Written instruction
Reproduce every one of the items below, character for character, with nothing changed.

Supplied material
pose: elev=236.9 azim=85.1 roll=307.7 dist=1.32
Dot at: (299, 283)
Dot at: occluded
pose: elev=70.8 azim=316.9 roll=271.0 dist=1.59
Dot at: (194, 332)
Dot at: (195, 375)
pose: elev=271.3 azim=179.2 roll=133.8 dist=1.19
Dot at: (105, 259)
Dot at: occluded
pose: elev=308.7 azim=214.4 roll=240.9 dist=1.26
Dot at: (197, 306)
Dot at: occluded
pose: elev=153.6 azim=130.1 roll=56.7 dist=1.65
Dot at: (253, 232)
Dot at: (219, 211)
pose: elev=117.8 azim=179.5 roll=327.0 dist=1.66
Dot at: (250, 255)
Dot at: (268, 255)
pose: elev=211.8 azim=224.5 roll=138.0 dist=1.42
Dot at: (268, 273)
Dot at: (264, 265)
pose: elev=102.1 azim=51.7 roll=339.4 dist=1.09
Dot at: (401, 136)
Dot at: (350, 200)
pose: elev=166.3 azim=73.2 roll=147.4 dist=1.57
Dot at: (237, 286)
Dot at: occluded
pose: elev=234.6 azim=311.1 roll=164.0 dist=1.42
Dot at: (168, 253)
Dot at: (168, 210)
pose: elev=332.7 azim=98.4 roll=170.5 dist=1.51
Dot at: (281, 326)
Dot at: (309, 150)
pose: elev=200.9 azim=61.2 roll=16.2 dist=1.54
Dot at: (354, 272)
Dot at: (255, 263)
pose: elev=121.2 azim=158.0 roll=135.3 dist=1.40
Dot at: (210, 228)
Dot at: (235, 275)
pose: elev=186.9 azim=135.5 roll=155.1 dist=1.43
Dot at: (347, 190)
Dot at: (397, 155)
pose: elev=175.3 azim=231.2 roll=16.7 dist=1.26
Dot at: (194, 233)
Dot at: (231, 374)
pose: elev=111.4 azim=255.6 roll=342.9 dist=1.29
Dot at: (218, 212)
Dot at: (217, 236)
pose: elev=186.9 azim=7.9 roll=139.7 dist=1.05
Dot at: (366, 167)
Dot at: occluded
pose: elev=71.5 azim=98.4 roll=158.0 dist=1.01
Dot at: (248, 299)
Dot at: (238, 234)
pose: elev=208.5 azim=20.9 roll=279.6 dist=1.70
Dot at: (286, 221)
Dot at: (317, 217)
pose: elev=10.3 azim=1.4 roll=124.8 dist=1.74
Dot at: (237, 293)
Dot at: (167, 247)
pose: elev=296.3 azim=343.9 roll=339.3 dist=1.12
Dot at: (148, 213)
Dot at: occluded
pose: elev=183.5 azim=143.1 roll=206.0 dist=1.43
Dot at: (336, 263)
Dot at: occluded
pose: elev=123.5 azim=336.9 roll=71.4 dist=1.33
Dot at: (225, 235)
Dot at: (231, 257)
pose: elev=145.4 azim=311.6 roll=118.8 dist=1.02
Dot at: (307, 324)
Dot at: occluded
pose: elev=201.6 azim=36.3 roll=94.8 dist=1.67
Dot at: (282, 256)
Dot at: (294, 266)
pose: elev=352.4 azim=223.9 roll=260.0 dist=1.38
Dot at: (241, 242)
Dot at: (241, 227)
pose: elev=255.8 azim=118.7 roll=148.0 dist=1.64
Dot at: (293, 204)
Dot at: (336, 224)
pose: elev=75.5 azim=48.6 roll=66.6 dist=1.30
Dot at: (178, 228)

Exercise answer
pose: elev=236.9 azim=85.1 roll=307.7 dist=1.32
Dot at: (299, 283)
Dot at: occluded
pose: elev=70.8 azim=316.9 roll=271.0 dist=1.59
Dot at: (194, 332)
Dot at: (195, 375)
pose: elev=271.3 azim=179.2 roll=133.8 dist=1.19
Dot at: (105, 259)
Dot at: occluded
pose: elev=308.7 azim=214.4 roll=240.9 dist=1.26
Dot at: (197, 306)
Dot at: occluded
pose: elev=153.6 azim=130.1 roll=56.7 dist=1.65
Dot at: (253, 232)
Dot at: (219, 211)
pose: elev=117.8 azim=179.5 roll=327.0 dist=1.66
Dot at: (250, 255)
Dot at: (268, 255)
pose: elev=211.8 azim=224.5 roll=138.0 dist=1.42
Dot at: (268, 273)
Dot at: (264, 265)
pose: elev=102.1 azim=51.7 roll=339.4 dist=1.09
Dot at: (401, 136)
Dot at: (350, 200)
pose: elev=166.3 azim=73.2 roll=147.4 dist=1.57
Dot at: (237, 286)
Dot at: occluded
pose: elev=234.6 azim=311.1 roll=164.0 dist=1.42
Dot at: (168, 253)
Dot at: (168, 210)
pose: elev=332.7 azim=98.4 roll=170.5 dist=1.51
Dot at: (281, 326)
Dot at: (309, 150)
pose: elev=200.9 azim=61.2 roll=16.2 dist=1.54
Dot at: (354, 272)
Dot at: (255, 263)
pose: elev=121.2 azim=158.0 roll=135.3 dist=1.40
Dot at: (210, 228)
Dot at: (235, 275)
pose: elev=186.9 azim=135.5 roll=155.1 dist=1.43
Dot at: (347, 190)
Dot at: (397, 155)
pose: elev=175.3 azim=231.2 roll=16.7 dist=1.26
Dot at: (194, 233)
Dot at: (231, 374)
pose: elev=111.4 azim=255.6 roll=342.9 dist=1.29
Dot at: (218, 212)
Dot at: (217, 236)
pose: elev=186.9 azim=7.9 roll=139.7 dist=1.05
Dot at: (366, 167)
Dot at: occluded
pose: elev=71.5 azim=98.4 roll=158.0 dist=1.01
Dot at: (248, 299)
Dot at: (238, 234)
pose: elev=208.5 azim=20.9 roll=279.6 dist=1.70
Dot at: (286, 221)
Dot at: (317, 217)
pose: elev=10.3 azim=1.4 roll=124.8 dist=1.74
Dot at: (237, 293)
Dot at: (167, 247)
pose: elev=296.3 azim=343.9 roll=339.3 dist=1.12
Dot at: (148, 213)
Dot at: occluded
pose: elev=183.5 azim=143.1 roll=206.0 dist=1.43
Dot at: (336, 263)
Dot at: occluded
pose: elev=123.5 azim=336.9 roll=71.4 dist=1.33
Dot at: (225, 235)
Dot at: (231, 257)
pose: elev=145.4 azim=311.6 roll=118.8 dist=1.02
Dot at: (307, 324)
Dot at: occluded
pose: elev=201.6 azim=36.3 roll=94.8 dist=1.67
Dot at: (282, 256)
Dot at: (294, 266)
pose: elev=352.4 azim=223.9 roll=260.0 dist=1.38
Dot at: (241, 242)
Dot at: (241, 227)
pose: elev=255.8 azim=118.7 roll=148.0 dist=1.64
Dot at: (293, 204)
Dot at: (336, 224)
pose: elev=75.5 azim=48.6 roll=66.6 dist=1.30
Dot at: (178, 228)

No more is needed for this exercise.